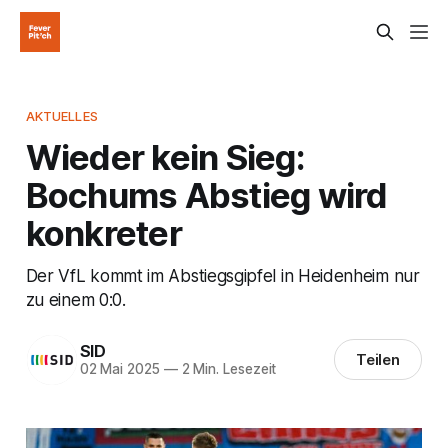
AKTUELLES
Wieder kein Sieg:
Bochums Abstieg wird
konkreter
Der VfL kommt im Abstiegsgipfel in Heidenheim nur
zu einem 0:0.
SID
Teilen
02 Mai 2025
—
2 Min. Lesezeit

-- YOUR OBJECTIVE --
Images stay out; everything else in the records must be given again exactly.

-- ANSWER TO THIS TASK --
AKTUELLES
Wieder kein Sieg:
Bochums Abstieg wird
konkreter
Der VfL kommt im Abstiegsgipfel in Heidenheim nur
zu einem 0:0.
SID
Teilen
02 Mai 2025
—
2 Min. Lesezeit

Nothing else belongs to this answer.